Man Booker Prize-winning novel
Man Booker Prize winners always seem to be a bit of a mixed bag for me. Some I love, some not so much. I’ve read quite a few of them, and even tried to join in on the Man Booker 50 Challenge last year (with poor success). Of course, since last year, the prize is now known as the Booker Prize after a bit of a funding reshuffle. Anyway, this book won the 2018 Man Booker Prize and apart from being the first author from Northern Ireland to win the prestigious award, she has also been very frank about her financial situation following finishing her novel. It has a striking cover and after picking up a copy a while back from the National Library of Australia’s bookshop, I finally got around to reading it.
“Milkman” by Anna Burns is a novel told by an unnamed narrator, in an unnamed town, in an unnamed country.
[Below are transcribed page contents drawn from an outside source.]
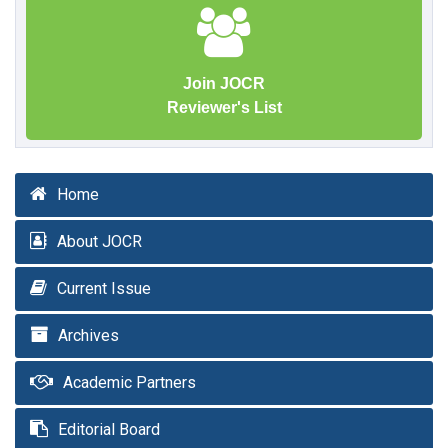
Join JOCR
Reviewer's List
Home
About JOCR
Current Issue
Archives
Academic Partners
Editorial Board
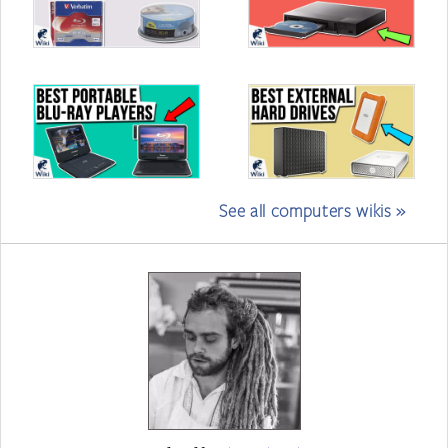
See all computers wikis »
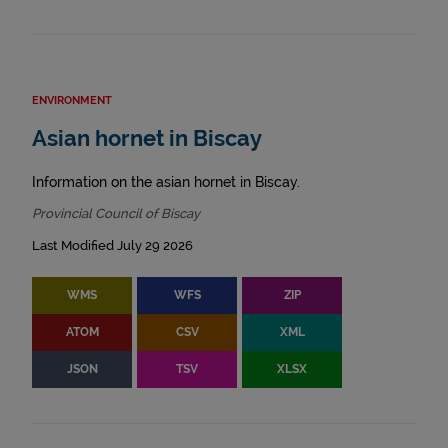
ENVIRONMENT
Asian hornet in Biscay
Information on the asian hornet in Biscay.
Provincial Council of Biscay
Last Modified July 29 2026
WMS
WFS
ZIP
ATOM
CSV
XML
JSON
TSV
XLSX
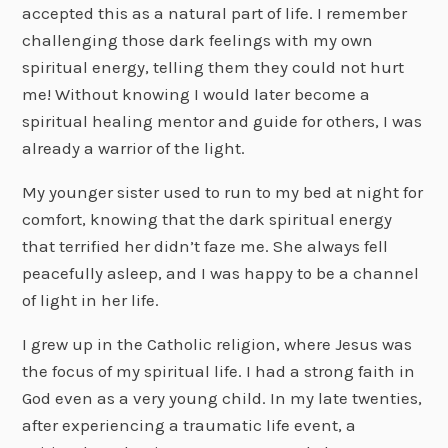
accepted this as a natural part of life. I remember
challenging those dark feelings with my own
spiritual energy, telling them they could not hurt
me! Without knowing I would later become a
spiritual healing mentor and guide for others, I was
already a warrior of the light.
My younger sister used to run to my bed at night for
comfort, knowing that the dark spiritual energy
that terrified her didn’t faze me. She always fell
peacefully asleep, and I was happy to be a channel
of light in her life.
I grew up in the Catholic religion, where Jesus was
the focus of my spiritual life. I had a strong faith in
God even as a very young child. In my late twenties,
after experiencing a traumatic life event, a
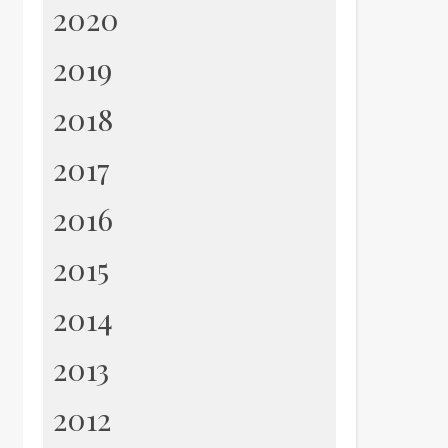
2020
2019
2018
2017
2016
2015
2014
2013
2012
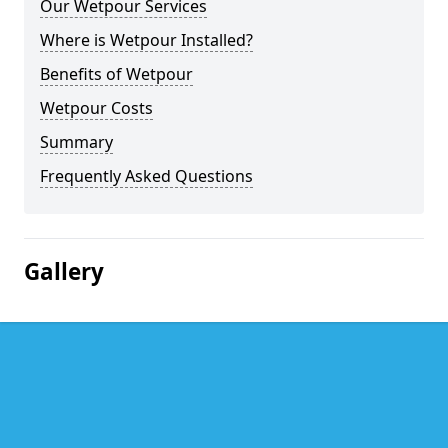
Our Wetpour Services
Where is Wetpour Installed?
Benefits of Wetpour
Wetpour Costs
Summary
Frequently Asked Questions
Gallery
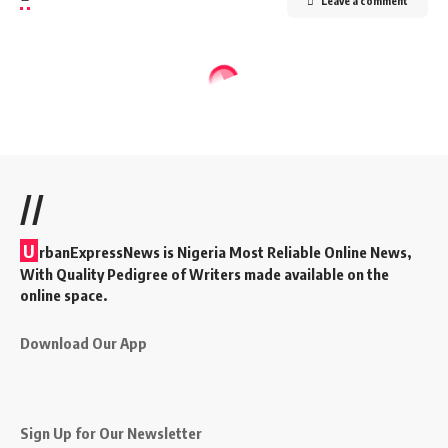
Leave a comment
//
U
rbanExpressNews is Nigeria Most Reliable Online News,
With Quality Pedigree of Writers made available on the
online space.
Download Our App
Sign Up for Our Newsletter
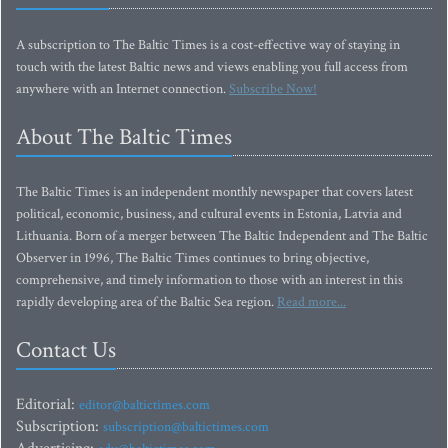
A subscription to The Baltic Times is a cost-effective way of staying in
touch with the latest Baltic news and views enabling you full access from
anywhere with an Internet connection.
Subscribe Now!
About The Baltic Times
The Baltic Times is an independent monthly newspaper that covers latest
political, economic, business, and cultural events in Estonia, Latvia and
Lithuania. Born of a merger between The Baltic Independent and The Baltic
Observer in 1996, The Baltic Times continues to bring objective,
comprehensive, and timely information to those with an interest in this
rapidly developing area of the Baltic Sea region.
Read more...
Contact Us
Editorial:
editor@baltictimes.com
Subscription:
subscription@baltictimes.com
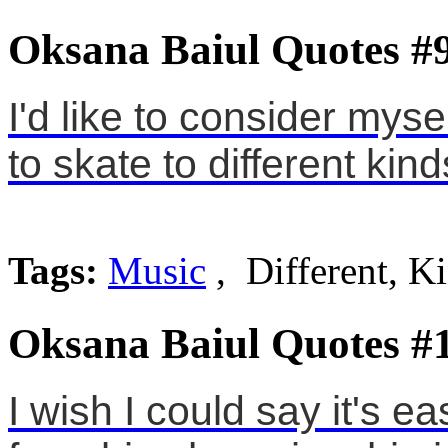
Oksana Baiul Quotes #
I'd like to consider mysel
to skate to different kin
Tags:
Music
, Different, K
Oksana Baiul Quotes #
I wish I could say it's e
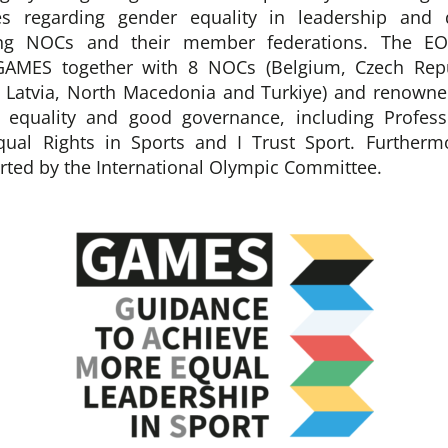
es regarding gender equality in leadership and 
ng NOCs and their member federations. The EO
GAMES together with 8 NOCs (Belgium, Czech Repu
, Latvia, North Macedonia and Turkiye) and renowne
r equality and good governance, including Profess
qual Rights in Sports and I Trust Sport. Further
orted by the International Olympic Committee.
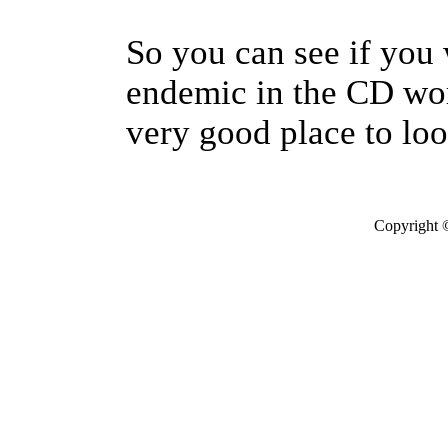
So you can see if you 
endemic in the CD wor
very good place to loo
Copyright 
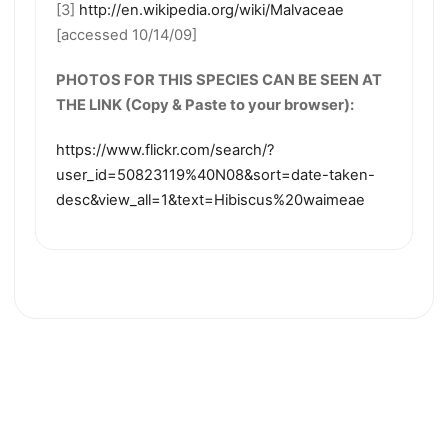
[3]
http://en.wikipedia.org/wiki/Malvaceae
[accessed 10/14/09]
PHOTOS FOR THIS SPECIES CAN BE SEEN AT
THE LINK (Copy & Paste to your browser):
https://www.flickr.com/search/?
user_id=50823119%40N08&sort=date-taken-
desc&view_all=1&text=Hibiscus%20waimeae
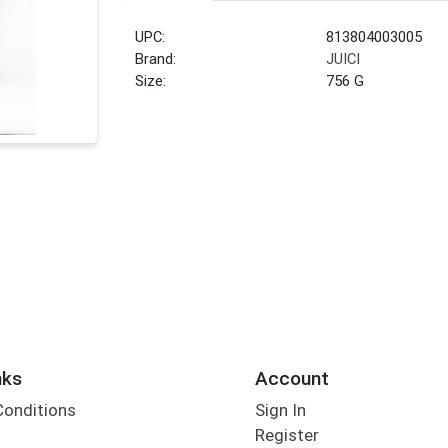
UPC:
813804003005
Brand:
JUICI
Size:
756 G
nks
Account
Conditions
Sign In
Register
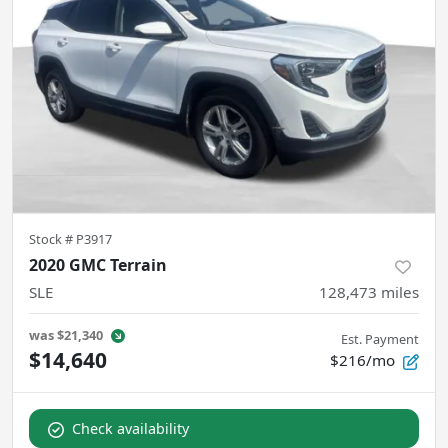
Stock #
P3917
2020 GMC Terrain
SLE
128,473
miles
was
$21,340
Est. Payment
$14,640
$216/mo
Check availability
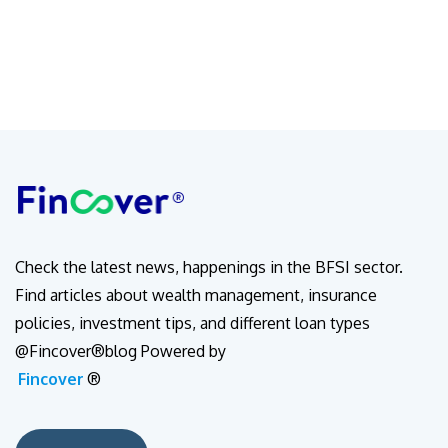
Check the latest news, happenings in the BFSI sector.
Find articles about wealth management, insurance
policies, investment tips, and different loan types
@Fincover®blog Powered by
Fincover
®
The narrator, referred to variously as middle sister, daughter, sister-in-law and maybe-girlfriend, lives in a town with what is described as “political problems”. Rife with gossip, the people in the town are constantly examining each other for signs of who is a renouncer and who is an informer. The narrator tries to keep her head down, looking after her wee sisters, reading books, jogging through the park, meeting up with her maybe-boyfriend. However, when she is the one people are gossiping about and she starts to attract the attention of a man known only as Milkman, the narrator finds keeping her head down is not as easy as she thought.
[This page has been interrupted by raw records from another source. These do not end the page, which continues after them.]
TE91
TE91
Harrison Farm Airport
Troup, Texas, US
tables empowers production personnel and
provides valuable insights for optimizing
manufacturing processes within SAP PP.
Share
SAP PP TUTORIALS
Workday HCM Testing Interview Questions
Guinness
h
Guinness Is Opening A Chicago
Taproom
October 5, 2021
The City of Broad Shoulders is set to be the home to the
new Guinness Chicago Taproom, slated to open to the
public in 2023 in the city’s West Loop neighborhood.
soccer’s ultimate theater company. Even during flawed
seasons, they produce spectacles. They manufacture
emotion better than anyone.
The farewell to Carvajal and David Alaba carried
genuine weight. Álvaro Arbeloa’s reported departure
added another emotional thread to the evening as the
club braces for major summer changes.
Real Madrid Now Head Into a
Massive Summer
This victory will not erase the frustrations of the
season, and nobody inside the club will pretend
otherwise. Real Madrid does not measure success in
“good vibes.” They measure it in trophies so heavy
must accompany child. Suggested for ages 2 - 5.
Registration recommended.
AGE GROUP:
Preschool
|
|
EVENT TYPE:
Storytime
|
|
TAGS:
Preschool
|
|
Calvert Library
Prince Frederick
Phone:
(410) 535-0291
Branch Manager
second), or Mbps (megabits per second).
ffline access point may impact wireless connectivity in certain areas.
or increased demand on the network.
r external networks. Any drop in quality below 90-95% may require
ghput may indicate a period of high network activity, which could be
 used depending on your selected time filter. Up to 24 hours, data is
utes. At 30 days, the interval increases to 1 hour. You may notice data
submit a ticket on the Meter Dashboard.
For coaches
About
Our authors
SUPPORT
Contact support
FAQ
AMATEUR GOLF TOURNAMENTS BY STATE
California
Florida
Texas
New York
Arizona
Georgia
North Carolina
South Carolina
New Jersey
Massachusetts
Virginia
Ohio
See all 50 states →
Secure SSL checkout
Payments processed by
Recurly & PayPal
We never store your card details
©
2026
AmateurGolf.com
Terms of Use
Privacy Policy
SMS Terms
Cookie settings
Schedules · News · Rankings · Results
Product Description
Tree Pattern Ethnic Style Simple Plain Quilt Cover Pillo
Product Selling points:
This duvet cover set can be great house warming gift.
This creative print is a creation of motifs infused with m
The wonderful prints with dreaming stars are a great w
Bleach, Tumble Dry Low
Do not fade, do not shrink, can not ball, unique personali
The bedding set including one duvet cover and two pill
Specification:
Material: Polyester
This is a complex, intricate novel inspired by The Troubles in Northern Ireland, but universal to any political conflict. The book has a thoughtful, idiosyncratic style with the narrator carefully using pseudonyms and scrupulously describing concepts and events in abstract and often over-complicated ways. Burns is an intelligent writer who, through her unique storytelling, unpacks the tension of living through political instability as well issues specific to being a young woman. Although to the reader, the narrator doesn’t seem so unusual, her hobbies and behaviour are subject to intense scrutiny by her mother, her family and her community. Her seemingly innocuous hobbies of book-reading and jogging are judged by those around her, not so much because they themselves care, but because they are worried what everyone else will think. However, at the heart of the story is the way the narrator is followed by Milkman and his associates, and the way that everyone in the community assumes that it is her fault.
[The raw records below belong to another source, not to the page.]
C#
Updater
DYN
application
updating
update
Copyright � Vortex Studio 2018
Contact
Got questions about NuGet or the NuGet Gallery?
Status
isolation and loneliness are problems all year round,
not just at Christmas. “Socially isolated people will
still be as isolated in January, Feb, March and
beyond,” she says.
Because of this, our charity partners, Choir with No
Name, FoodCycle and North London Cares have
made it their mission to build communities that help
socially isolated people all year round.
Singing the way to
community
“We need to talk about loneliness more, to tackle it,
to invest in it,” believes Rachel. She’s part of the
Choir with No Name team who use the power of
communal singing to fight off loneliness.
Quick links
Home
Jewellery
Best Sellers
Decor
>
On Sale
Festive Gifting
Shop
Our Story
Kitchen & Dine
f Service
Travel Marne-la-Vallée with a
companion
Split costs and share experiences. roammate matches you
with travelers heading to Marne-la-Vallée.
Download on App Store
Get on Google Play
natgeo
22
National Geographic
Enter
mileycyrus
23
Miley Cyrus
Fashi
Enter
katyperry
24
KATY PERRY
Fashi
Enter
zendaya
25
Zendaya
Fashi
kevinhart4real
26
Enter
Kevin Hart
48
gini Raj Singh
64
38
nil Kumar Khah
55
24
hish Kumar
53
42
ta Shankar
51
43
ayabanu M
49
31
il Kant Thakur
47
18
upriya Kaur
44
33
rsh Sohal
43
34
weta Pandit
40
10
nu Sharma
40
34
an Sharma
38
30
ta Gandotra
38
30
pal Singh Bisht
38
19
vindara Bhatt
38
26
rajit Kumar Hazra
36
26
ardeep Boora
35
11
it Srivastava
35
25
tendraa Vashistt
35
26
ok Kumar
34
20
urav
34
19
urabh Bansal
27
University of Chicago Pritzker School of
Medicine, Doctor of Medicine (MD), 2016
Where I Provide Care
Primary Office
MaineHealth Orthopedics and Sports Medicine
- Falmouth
However, this is not an easy book to read. It took me a really long time to get through this book and the writing style, as unique as it is, it is at times very difficult to immerse yourself in. I think there was a point, maybe three quarters of the way through, where I finally clicked with the book. However, that is a long slog for a reader. As insightful and intelligent as this book is, you have to work really hard to get to the end of it, and I think that this would affect the accessibility of this book to a lot of people.
A perceptive, original and highly intellectual book, that I think a lot of people might find a bit hard to get into.